In [1]:
import numpy as np

In [2]:
import pandas as pd

In [4]:
ratings_df = pd.read_csv('ratings.tsv', sep='\t', index_col=0)

In [5]:
ratings_df

Unnamed: 0,Titanic,Star Trek IV,Inception,Star Wars IV,First Man,Fast and Furious I,Saving Private Ryan
Miles,,5.0,,3.0,,,5.0
Jungmo,3.0,3.0,5.0,3.0,1.0,1.0,5.0
JJ,4.0,,5.0,5.0,,4.0,
Erica,3.0,,,,,5.0,
Neda,4.0,,2.0,,4.0,,
Boping,4.0,,5.0,4.0,4.0,4.0,5.0


In [6]:
utility_matrix = ratings_df.values

In [7]:
user_names = ratings_df.index
item_titles = ratings_df.columns
n_users = len(user_names)
n_items = len(item_titles)

In [8]:
n_latent_topics = 3  # aka "rank"
latent_topic_names = [f'Topic {i}' for i in range(n_latent_topics)]

In [9]:
# Initialize the V (item factors) matrix with random values
V = np.random.random(size=(n_latent_topics, n_items))

In [10]:
# Look at the V matrix
pd.DataFrame(V, index=latent_topic_names, columns=item_titles)
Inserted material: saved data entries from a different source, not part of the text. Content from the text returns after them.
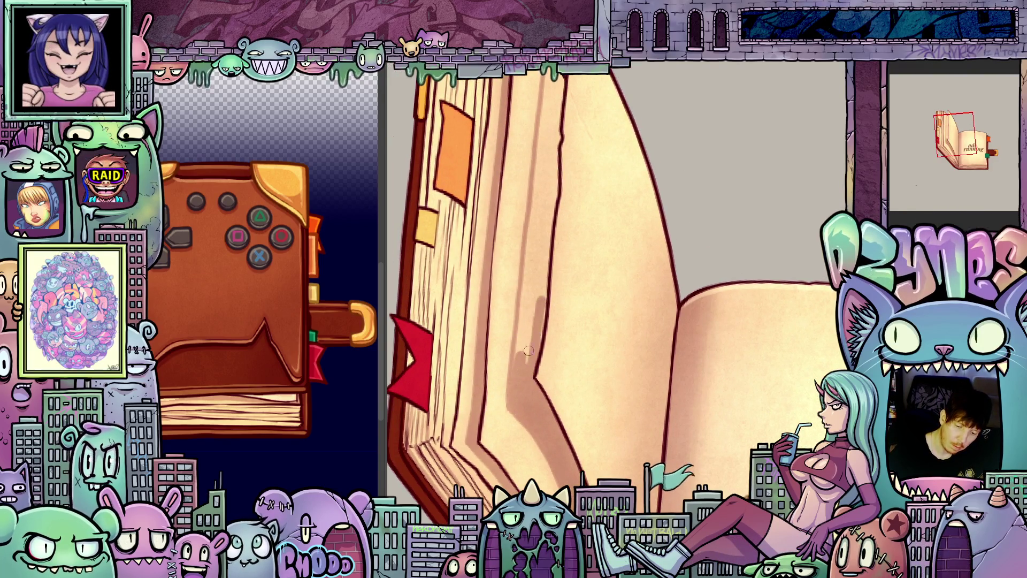
drag(536, 279, 522, 310)
drag(532, 260, 540, 348)
drag(546, 233, 544, 300)
drag(543, 193, 537, 209)
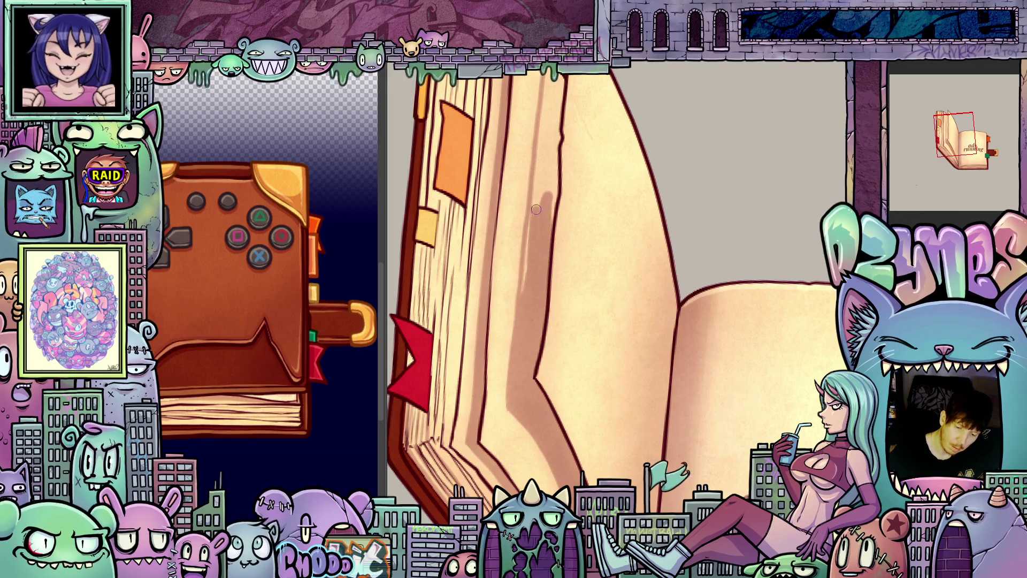
key(4)
mouse_move(557, 342)
mouse_down()
mouse_move(568, 236)
mouse_move(550, 287)
mouse_up()
drag(559, 241, 563, 155)
- Level the canvas rotation and trace a dark line up the full page edge
key(5)
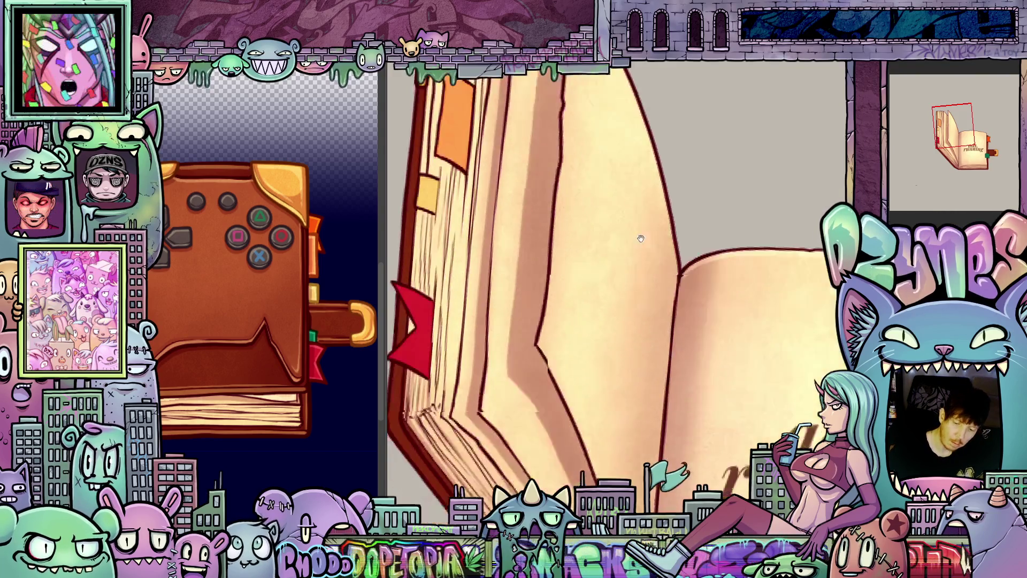
scroll(636, 124, up, 4)
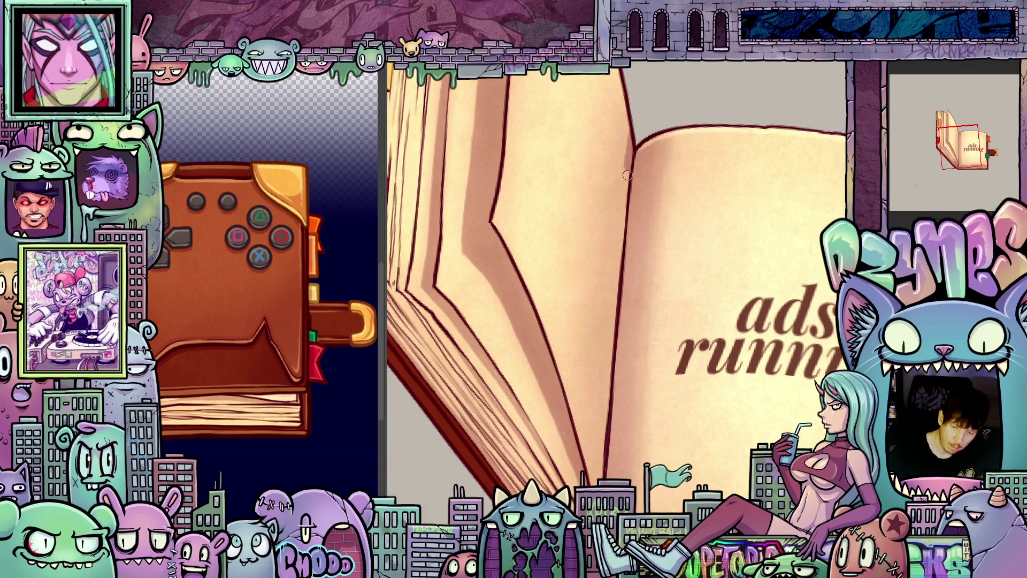
drag(617, 301, 602, 448)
Unnamed: 0,Titanic,Star Trek IV,Inception,Star Wars IV,First Man,Fast and Furious I,Saving Private Ryan
Topic 0,0.089791,0.843565,0.443281,0.2795,0.788343,0.352957,0.841444
Topic 1,0.419704,0.840341,0.179763,0.717428,0.180464,0.08644,0.873096
Topic 2,0.343544,0.543813,0.039837,0.620356,0.556772,0.869933,0.432344


In [11]:
# Initialize the U (user factors) matrix with zeroes
U = np.zeros(shape=(n_users, n_latent_topics), dtype=np.float32)

In [12]:
def solve_for_user_factors(V, utility_matrix):
    """Given item factors matrix V and the utility matrix, find best user factors."""
    n_latent_topics = V.shape[0]
    n_users = utility_matrix.shape[0]
    U = np.empty(shape=(n_users, n_latent_topics), dtype=np.float32)
    for user_id in range(n_users):
        items_rated_by_user = ~np.isnan(utility_matrix[user_id, :])
        # items_rated_by_user_idx = np.argwhere(items_rated_by_user)
        user_ratings = utility_matrix[user_id, items_rated_by_user]
        a = V[:, items_rated_by_user].T
        b = utility_matrix[user_id, items_rated_by_user]
        x, residuals, rank, s = np.linalg.lstsq(a, b, rcond=-1)
        user_factors = np.clip(x, a_min=0, a_max=np.sqrt(5))  # Apply non-negative constraint
        U[user_id, :] = user_factors
    return U

In [13]:
U = solve_for_user_factors(V, utility_matrix)
pd.DataFrame(U, index=user_names, columns=latent_topic_names)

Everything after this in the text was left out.